Conflit entre l’Arménie et l’Azerbaïdjan : l’Europe laisse-t-elle la place à Poutine ?

Alors que le 31 octobre, l’Arménie et l’Azerbaïdjan ont accepté de “ne pas recourir à la force” lors d’un sommet organisé par la Russie, des bombardements ont eu lieu à la frontière ce lundi 7 novembre, a fait savoir Radio France.

Les deux pays se sont mutuellement accusés de bombardements frontaliers.

Thorniké Gordadzé, ancien ministre géorgien de l’intégration européenne, enseignant à Sciences Po ; Taline Ter Minassian, historienne, directrice de l’Observatoire des États post-soviétiques, professeure d’histoire contemporaine de la Russie et du Caucase à l’Inalco, l’Institut national des langues et civilisations orientales ; Jean-Sylvestre Mongrenier, docteur en géopolitique, reviennent sur le conflit entre l’Arménie et l’Azerbaïdjan.

Selon Taline Ter Minassian, la rencontre entre le président azerbaïdjanais et le Premier ministre arménien sous les auspices de Poutine à Sotchi n’est pas d’une grande importance. Elle note que les forces russes d’interposition sont toujours présentes dans la région. La Russie, selon la chercheuse, a peur de l’ouverture du “deuxième front” – “le front” de l’Occident qui viendrait pour soutenir les Arméniens.
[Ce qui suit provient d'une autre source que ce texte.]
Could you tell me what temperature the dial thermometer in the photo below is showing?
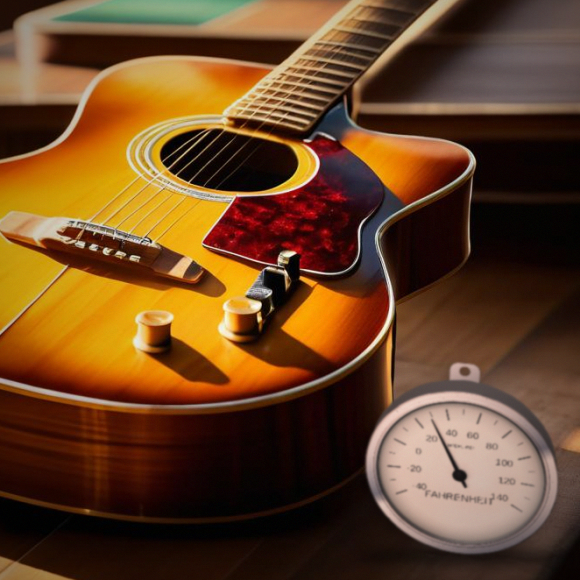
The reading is 30 °F
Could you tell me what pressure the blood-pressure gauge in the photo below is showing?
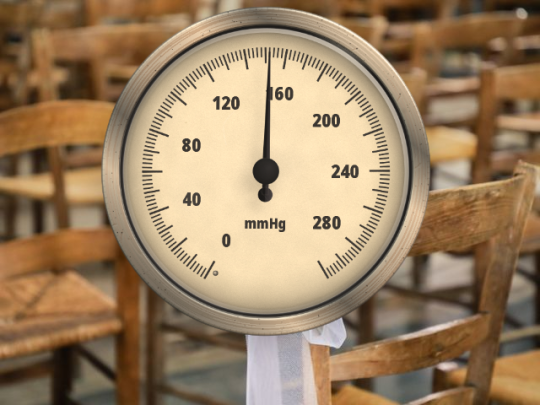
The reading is 152 mmHg
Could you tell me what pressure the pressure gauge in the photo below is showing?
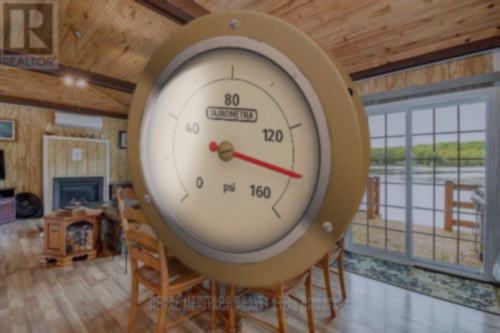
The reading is 140 psi
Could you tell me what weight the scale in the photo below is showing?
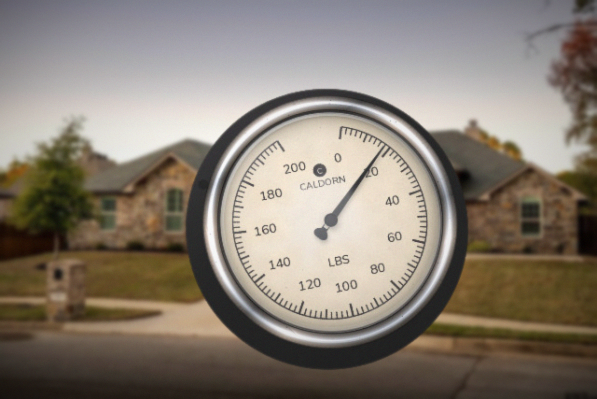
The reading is 18 lb
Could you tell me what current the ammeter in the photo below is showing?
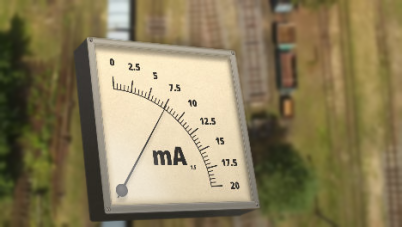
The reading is 7.5 mA
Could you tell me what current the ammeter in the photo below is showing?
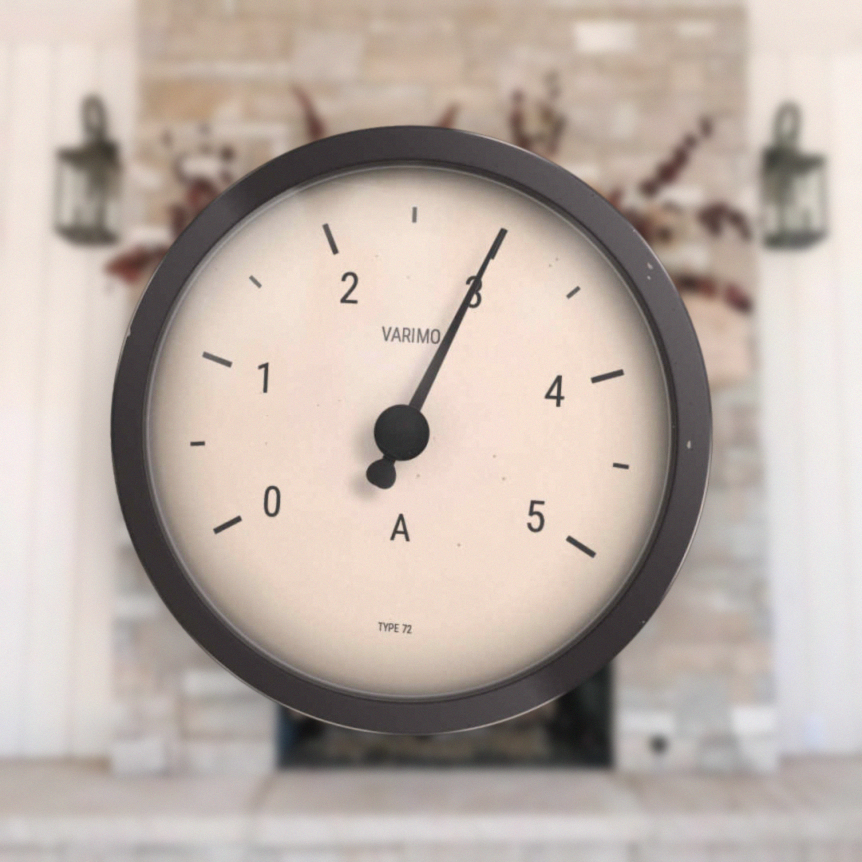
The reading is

Taline Ter Minassian note également que l’Iran ne veut pas de changements de frontières. 

“Il y a une concurrence parmi les intermédiaires pour arriver à une solution”, affirme Thorniké Gordadzé. “C’est assez paradoxal de voir qu’il y a un retour des acteurs dans le processus de négociation, alors qu’à l’issue de la guerre de 44 jours qui s’est terminée avec la victoire militaire d’Azerbaïdjan, les acteurs non régionaux n’étaient plus tellement présents. Il n’y avait que Moscou et Ankara, qui étaient présents. Aujourd’hui on voit un changement qui est lié au fait que la Russie s’affaiblit à cause des problèmes qu’elle connaît en Ukraine.”

Il note que l’Azerbaïdjan souhaiterait avoir une connexion avec son exclave du Nakhitchevan, située en Arménie. “L’Azerbaïdjan voudrait que ce lieu de passage ait le statut du corridor, c’est-à-dire que les Arméniens ne puissent pas contrôler les voitures ou les marchandises qui transitent par ce territoire d’un bout de l’Azerbaïdjan vers l’autre bout de l’Azerbaïdjan.”

Thorniké Gordadzé fait remarquer que la paix entre les deux pays est très importante pour la Géorgie aussi, parce que ce pays abrite deux minorités ethniques, de taille quasiment comparable, d’Arméniens et d’Azéris.

Gordadzé souligne la nécessité de délimitation des frontières. “L’absence de cette délimitation constitue une ressource pour le reprise des hostilités.”

“C’est vrai qu’après la guerre de 44 jours, on avait l’impression que la Russie avait repris la situation en main. La quasi-totalité du Caucase du Sud était en train de repasser sous contrôle russe. Il y a des troupes sur le territoire géorgien, il y a des bases russes en Arménie. Le conflit à l’automne 2020 avait permis à la Russie de déployer à peu près 2000 hommes sur le territoire du Haut-Karabakh, qui, juridiquement et internationalement est considéré comme azerbaïdjanais”, note Jean-Sylvestre Mongrenier.

Mongrenier fait remarquer que l’Iran sert de source d’approvisionnement énergétique pour l’Arménie. “Mais ce qu’il faut également rappeler, c’est qu’à l’automne 2020, la diplomatie iranienne était fort mal à l’aise, parce qu’il y a plus d’Azéris en Iran, qu’il y a d’Azéris en Azerbaïdjan.”